Head Cheesemaker Sam Kennedy notes the cheese’s varied rind textures on a stroll through “the caves,” where cheese is left to age.
Just as Sam Kennedy, head cheesemaker at Cherry Grove Farm in Lawrenceville, can take one ingredient and turn it into a variety of cheeses, my one visit to the farm could yield a plethora of posts. A lot can be learned from the farm’s business model: the cheesemaking is slow, the operation is small and the process of pasturing cattle on organic grass is as sustainable as any natural cycle.
Curious about what makes cheese naturally yellow? Or why Toma needs to be washed? I pulled Kennedy away from working on the farm’s famous Toma cheese for a quick Q&A on this strange intersection of art, science and culinary nuance.
Q: What is the backstory behind the farm?
A: The owners wanted a spot where the locals could buy quality locally and environmentally produced food…We first started off as an egg-producing farm, and we still produce free-range chicken eggs. And then we went into grass-fed beef, grass-fed lamb, and eventually went into grass-fed dairy and started backing off on the grass-fed beef, because grass-fed dairy is a much more economically efficient formula in New Jersey than grass-fed beef. It takes a very large land mass to do grass-fed beef very well, and in NJ it’s just too expensive.
Q: Can you explain a little bit about what it means to say that Cherry Grove Farm is organic?
A: Well, the grass is certified organic. What that means is 98% of our cows’ diets—and even 99% depending on the time of year—comes from our land. When the grass is certified organic and that’s the predominant diet of your cows, then it really stands out in the flavors of your cheeses. In the summertime you’ll get different flavor notes than what you’ll get in the winter time, and that’s just because of what the cow is eating. It also means our cheeses are going to be a little healthier for you. …. [Our cheeses] are automatically going to be higher in omega 3’s and higher in CLA from the grass-fed quality. The yellow that you see in our cheeses is the cow’s inability to use beta carotene, so you’re getting a large dose of beta carotene when you’re eating our cheeses.
A wheel of Montasio aging in the caves. Kennedy asked that the pH measurement written in the lower right corner be blurred, as the pH of a given cheese is considered proprietary information in cheesemaking.

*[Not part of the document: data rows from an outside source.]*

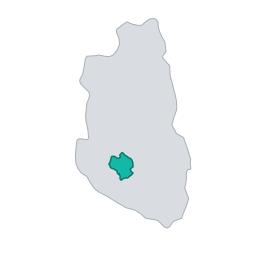 location of Punakha within Bhutan, rotated 261°
{"feature_id": "BTN-2440", "entity_name": "Punakha", "entity_type": "District", "adm_level": 1, "iso_a3": "BTN", "parent_name": "Bhutan", "parent_adm1": "", "projection": "mercator", "projection_center": [89.835, 27.687], "detail": "fine", "context": "in_parent", "style": "filled", "palette": "teal", "viewbox_px": 256, "rotation_deg": 261, "n_neighbors": 0, "source": "natural_earth", "source_scale": "10m", "svg_char_len": 2306}
<svg xmlns="http://www.w3.org/2000/svg" viewBox="0 0 256 256"><g transform="rotate(261 128 128)"><path d="M204.7,110.2L204.3,111.8L202.5,116.1L201.4,120.8L202.3,124.6L206.3,129.1L211.6,132.7L218.4,133.0L224.7,131.6L227.2,132.2L230.6,138.2L233.0,143.5L229.7,148.9L227.9,153.6L227.3,156.9L227.7,158.4L229.7,161.1L232.1,165.7L232.4,170.0L230.9,172.8L227.7,174.2L224.2,173.8L221.4,173.8L217.9,174.3L212.3,175.9L207.2,177.9L197.5,177.5L193.6,173.4L191.8,173.3L183.0,178.8L173.4,177.8L155.9,179.6L148.6,180.1L141.1,179.5L137.3,178.3L130.3,174.5L123.9,171.7L117.4,174.3L115.1,174.7L109.9,181.3L98.6,183.4L87.4,185.0L84.0,184.1L77.7,183.7L77.5,182.2L77.6,180.7L76.2,179.5L73.6,178.3L69.2,177.8L63.5,176.2L60.2,174.6L48.7,176.9L42.0,173.5L34.3,168.8L30.4,166.7L29.0,159.4L27.7,157.0L24.7,154.5L23.0,151.6L24.3,148.6L32.0,143.0L32.6,141.7L36.1,131.2L41.0,127.4L45.8,122.1L49.5,113.7L56.5,105.0L64.2,96.2L69.6,88.9L73.1,85.5L80.4,81.9L86.5,79.8L90.7,74.9L95.8,72.2L101.0,71.0L108.7,71.7L116.1,73.4L124.1,75.8L125.0,77.8L124.3,81.2L123.1,84.7L123.1,86.5L124.3,87.5L132.2,88.1L141.8,87.6L147.1,88.1L159.1,91.3L162.6,93.6L166.3,95.3L169.9,95.0L174.4,91.3L179.2,88.1L182.1,87.6L184.3,88.6L188.1,91.6L196.0,94.5L203.0,96.6L205.3,98.6L204.5,107.3L204.7,110.2Z" fill="#d9dde1" stroke="#a8b0b8" stroke-width="1"/><path d="M102.3,107.3L102.4,109.4L101.8,110.6L101.2,111.2L100.2,112.3L100.0,112.6L99.8,113.0L99.7,113.5L99.6,114.3L99.7,115.0L100.2,115.5L100.6,115.8L101.0,115.8L101.9,115.7L102.3,115.7L102.8,115.9L103.2,116.3L103.7,117.0L104.2,117.5L104.4,117.8L104.5,118.3L104.3,118.8L103.4,119.7L102.0,120.2L100.4,122.3L98.2,124.2L97.9,125.2L96.4,126.5L93.3,127.3L93.2,127.3L90.6,127.1L89.0,126.9L88.8,126.7L88.5,126.3L88.4,125.9L87.4,124.4L86.9,123.7L84.3,124.5L82.7,125.9L81.9,124.7L81.0,123.9L80.7,123.3L80.2,122.1L79.8,121.5L79.3,120.8L79.0,120.2L78.8,119.6L78.8,119.1L79.0,118.3L79.0,116.9L78.7,115.1L78.6,114.9L77.6,113.4L78.0,112.6L78.3,112.5L78.7,112.4L79.4,112.3L79.8,112.3L80.3,112.4L81.5,112.8L84.0,112.1L83.6,111.4L84.8,110.6L85.8,110.4L87.6,110.2L89.7,107.6L90.9,105.5L91.3,105.0L91.6,104.6L92.0,104.5L92.8,104.3L93.1,104.3L93.5,104.2L94.0,104.1L94.7,103.7L95.2,103.6L95.5,103.6L95.9,103.9L97.4,105.1L100.3,106.3L101.0,106.9L101.3,107.0L102.3,107.3Z" fill="#14b8a6" stroke="#0f766e" stroke-width="1.5"/></g></svg>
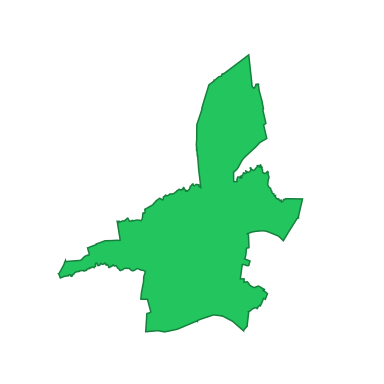 Tynaarlo, Drenthe, Netherlands, rotated 284°
{"feature_id": "6326949B53831042389857", "entity_name": "Tynaarlo", "entity_type": "district", "adm_level": 2, "iso_a3": "NLD", "parent_name": "Netherlands", "parent_adm1": "Drenthe", "projection": "natural_earth1", "projection_center": [6.601, 53.112], "detail": "fine", "context": "isolated", "style": "filled", "palette": "green", "viewbox_px": 384, "rotation_deg": 284, "n_neighbors": 0, "source": "geoboundaries", "source_scale": "gbopen_adm2", "svg_char_len": 6026}
<svg xmlns="http://www.w3.org/2000/svg" viewBox="0 0 384 384"><g transform="rotate(284 192 192)"><path d="M79.5,83.2L76.7,85.0L79.3,88.6L80.4,91.4L80.6,92.2L81.8,92.6L82.3,93.9L82.2,94.2L81.1,94.5L81.1,95.8L81.3,96.0L82.7,95.9L83.0,96.2L83.2,97.0L84.5,97.4L85.9,98.2L87.3,100.6L87.4,101.4L87.9,102.1L88.4,102.2L88.8,103.0L89.0,104.1L89.5,105.0L89.2,105.9L89.5,106.2L89.3,106.7L90.1,107.4L90.0,107.9L90.7,108.3L90.6,108.6L90.9,108.8L91.6,108.8L92.1,109.4L92.7,110.8L93.6,110.8L93.5,111.5L93.8,112.2L95.0,113.0L95.3,113.5L94.9,114.5L94.9,115.3L95.7,115.6L96.6,116.4L98.0,115.7L98.6,115.9L99.4,115.9L99.8,116.2L99.6,116.6L99.8,117.1L98.0,118.1L98.3,118.6L98.0,119.3L98.5,120.1L100.7,120.8L100.2,121.6L100.2,123.1L101.2,124.0L101.8,124.7L101.9,125.4L101.6,125.5L101.0,125.4L100.5,125.9L100.6,126.5L100.4,126.9L100.6,127.4L101.0,127.6L100.8,128.1L99.5,129.2L98.8,129.3L98.6,129.8L99.5,130.9L100.2,131.2L100.4,131.6L100.3,131.9L100.4,132.1L102.3,133.0L101.5,134.1L101.4,134.8L102.2,136.1L102.0,136.6L100.3,138.1L99.5,140.0L98.5,140.8L98.4,141.4L98.6,141.9L99.3,142.5L99.8,143.6L101.1,144.4L101.5,144.9L102.7,149.4L101.4,151.9L101.2,152.7L101.2,153.6L101.7,154.7L104.0,156.8L104.4,157.5L104.5,158.3L103.9,161.1L104.1,164.5L103.5,166.0L98.2,165.7L93.0,166.7L82.1,167.3L75.6,168.3L77.1,174.7L65.6,181.1L64.1,179.4L63.2,177.6L45.2,180.9L49.2,192.5L49.6,199.3L54.9,210.2L55.7,211.5L66.9,226.4L68.0,228.3L67.9,228.5L68.6,228.3L70.8,231.4L77.9,242.5L79.1,251.3L78.9,251.2L79.0,251.7L76.4,262.6L69.8,275.5L70.1,275.4L75.4,278.1L75.9,277.8L88.4,276.2L89.6,275.6L90.2,276.8L93.4,279.1L94.1,280.0L95.3,282.1L94.6,283.4L96.6,284.0L98.4,285.0L98.1,285.9L102.3,286.7L106.0,287.1L106.1,287.3L105.6,289.1L111.6,289.8L112.7,287.6L113.6,284.7L113.7,284.8L113.5,285.7L115.0,285.9L115.5,283.5L115.7,283.3L116.8,279.5L116.8,279.1L114.4,275.6L114.3,274.6L115.5,270.6L117.2,268.9L118.2,267.4L118.2,267.0L117.0,264.3L120.3,263.6L119.4,259.9L133.8,258.3L134.0,258.7L134.1,261.6L133.9,262.0L133.9,262.9L134.0,264.1L134.2,264.5L135.0,265.0L135.2,264.7L138.9,265.0L139.1,265.0L139.2,264.6L139.8,259.2L141.7,259.5L144.3,259.4L150.4,258.5L150.8,258.7L151.6,260.6L152.0,260.7L164.0,257.2L164.9,255.7L166.9,258.8L167.1,258.8L169.0,262.7L171.3,269.3L171.9,272.7L171.7,276.0L170.2,286.3L169.7,287.5L166.8,292.4L176.0,295.2L191.5,300.3L192.7,301.7L193.2,301.5L193.2,301.3L193.8,301.0L194.5,301.2L212.0,300.9L208.1,284.3L206.8,283.4L206.6,283.1L206.8,283.0L206.8,282.6L205.1,282.4L204.4,282.0L204.0,281.4L204.2,281.0L204.8,280.8L204.7,280.4L204.8,280.2L205.4,280.5L205.7,280.3L205.1,279.7L204.9,279.0L206.2,277.9L205.8,277.7L206.1,276.8L205.8,276.5L205.8,276.0L206.9,274.7L207.6,274.0L208.8,273.9L208.6,273.5L208.0,273.3L208.0,273.0L209.0,272.3L210.0,271.9L210.2,270.4L210.7,269.8L211.8,269.4L212.9,268.2L214.6,267.4L214.6,266.9L214.9,266.2L215.8,265.0L217.1,263.8L221.1,263.1L224.8,263.2L226.4,262.4L227.8,261.2L229.0,261.4L229.8,261.1L230.2,260.3L229.2,259.7L228.6,259.5L227.5,258.2L227.5,257.8L228.0,256.9L227.8,256.2L228.9,255.3L229.9,255.3L231.0,254.9L231.5,254.1L231.9,253.9L232.7,254.1L233.1,253.9L233.2,253.7L232.6,253.2L232.7,252.9L233.9,252.7L234.7,252.3L234.9,252.0L234.6,251.6L233.9,251.5L233.6,251.6L233.4,252.2L233.0,252.2L232.8,252.0L232.6,251.0L233.5,250.4L233.7,249.7L233.4,248.9L231.9,249.1L230.1,247.9L228.6,247.4L227.7,246.6L227.6,246.3L228.2,245.5L228.4,244.4L229.6,243.2L229.7,242.9L229.6,242.7L229.1,242.8L228.1,243.5L226.9,243.7L225.4,242.8L224.5,241.4L225.3,240.1L225.4,239.0L225.2,239.0L224.4,239.9L223.4,239.8L222.7,238.9L223.2,238.0L223.0,237.3L221.0,237.2L219.8,236.4L218.9,235.2L218.6,235.4L218.7,236.7L218.3,236.9L217.8,236.7L217.2,235.7L217.3,235.4L217.8,235.4L218.1,235.1L217.8,234.4L217.8,233.4L217.5,232.7L214.6,232.6L213.1,233.2L212.7,232.8L212.8,232.2L212.3,231.0L212.3,229.9L221.1,227.6L224.6,229.9L227.0,230.9L233.9,232.6L236.5,233.6L238.7,234.8L250.9,242.8L254.9,245.1L255.5,244.9L256.3,246.0L257.8,247.2L262.0,251.6L274.3,245.3L276.5,247.1L288.9,240.8L289.9,241.3L295.1,238.8L295.3,238.9L296.3,238.4L306.2,232.9L308.4,231.9L310.7,231.1L311.5,230.4L312.3,230.7L312.6,230.6L312.8,230.2L312.7,229.7L311.8,227.9L310.5,228.2L308.0,227.2L307.7,226.7L308.7,225.2L310.7,223.9L311.3,224.0L338.8,213.9L314.3,194.1L314.4,193.7L314.1,193.6L313.8,192.7L311.6,192.6L310.3,190.1L306.3,187.3L305.8,186.2L305.0,186.5L300.1,182.5L283.9,181.6L275.6,181.3L274.3,181.6L272.7,181.5L258.4,180.4L244.3,183.8L238.6,184.8L236.8,185.7L236.6,185.5L233.8,186.3L234.1,186.6L228.4,188.4L228.5,188.7L215.3,193.1L201.6,198.3L201.2,198.2L200.8,198.6L198.4,199.4L198.6,198.8L199.2,198.8L199.5,198.3L199.2,197.3L200.6,196.7L200.4,194.2L198.8,193.1L198.6,192.7L199.3,191.3L199.9,191.2L200.1,191.0L199.5,190.3L197.7,189.7L197.2,189.0L194.9,188.9L193.4,188.6L192.7,187.7L191.6,187.4L192.0,186.3L191.3,186.0L191.2,185.6L192.5,184.9L193.2,183.7L194.2,183.2L194.4,182.9L193.0,182.1L192.6,182.5L192.2,182.5L191.6,181.1L191.0,180.4L191.6,179.6L191.2,178.4L190.1,177.7L189.6,177.1L188.6,176.8L187.9,176.0L186.7,175.3L185.5,174.0L185.3,172.8L184.9,172.2L184.9,171.2L183.0,169.8L182.3,168.7L182.2,168.2L182.7,167.2L182.0,166.7L180.8,166.5L180.7,166.2L180.6,165.7L180.2,165.4L177.8,165.9L177.4,165.7L177.2,165.4L177.4,164.4L177.5,163.9L177.9,163.5L177.8,163.2L178.1,162.1L174.5,159.1L174.0,159.1L171.2,157.4L170.3,157.3L163.8,150.4L161.2,151.3L160.3,151.2L159.8,150.9L160.0,149.8L159.6,149.5L154.5,150.2L153.4,150.1L151.9,149.5L151.7,149.1L151.9,147.6L151.7,146.5L151.2,144.6L150.2,142.9L150.1,142.3L149.6,141.2L150.0,140.9L148.7,139.3L148.5,138.4L150.6,136.5L151.1,136.0L151.0,135.8L150.9,135.5L149.5,134.9L148.8,134.0L147.6,133.7L147.2,131.7L146.0,130.1L145.7,129.4L146.0,128.4L144.7,128.2L144.8,127.9L145.4,127.3L145.5,126.5L127.9,134.0L127.3,132.6L127.0,130.8L125.3,125.4L123.7,119.5L120.6,115.0L118.4,111.6L117.8,111.8L112.5,104.2L109.4,105.9L107.5,107.1L106.1,107.4L105.5,106.0L104.1,104.1L102.3,102.6L100.0,101.4L98.7,100.4L94.0,86.3L95.0,85.8L91.8,85.3L91.5,85.5L84.7,83.8L80.4,82.6L80.3,82.3L79.5,83.2Z" fill="#22c55e" stroke="#15803d" stroke-width="1.5"/></g></svg>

Q: How did you get involved in cheese-making?
A: I have a culinary arts background. Being a chef I was always interested in cheese. I started going toward the research and development side of culinary world, where you’re dealing with very large corporations making nationally known recipes … [but] a lot of the foods that are produced by those large companies are not ethically responsible. They don’t have their customers in their minds when they produce them; they just have a dollar bill in their minds. So cheesemaking’s the natural side of that. It’s the natural R&D work of the chef world.
Q: We just called you in from the cheese production area. What exactly was it that you were doing in there?
A: We’re producing jack today. We have 200 gallons in the vat. That’s what my assistant Malachy [Egan] was doing…Now he’s cutting and cooking the cheese. Today I’m doing more “affinage” work, which means “finishing cheese” in French, so you just pulled me out of washing the Tomas. I’m in there individually treating each wheel of cheese, gently washing it in a salt brine solution.
Q: There seem to be a lot of processes that take place during the aging of the cheese. What do they do? How does washing the Toma make it different from other cheeses?
It makes it more creamy and it grows that red mold that’s very specific to our farm. That’s what we’re trying to get with that cheese. What’s really interesting with those cheeses is the Herdsman and Toma are the same exact cheese when we create it in the vat, but they change in the affinage. The Toma gets washed and the herdsman just hangs out and gets that nice multi-layered rind so that’s what defines the two flavor profiles in that cheese…One of the cool and exciting things of the cheese world is that I can take one ingredient or one product and I can create many different things from using some different methods. I could create a different Toma by using a flavored liquid besides water: beer, wine, cider, any type of fruit juice, anything really. I could just put herbs and spices into my water solution and little bits of that would come out in the cheese to get that little bit of curiosity in the flavor profile.
Thanks to everyone at Cherry Grove Farm for the awesome tour, samples and information! Cherry Grove Farm’s cheeses can be found in specialty grocers all over New Jersey.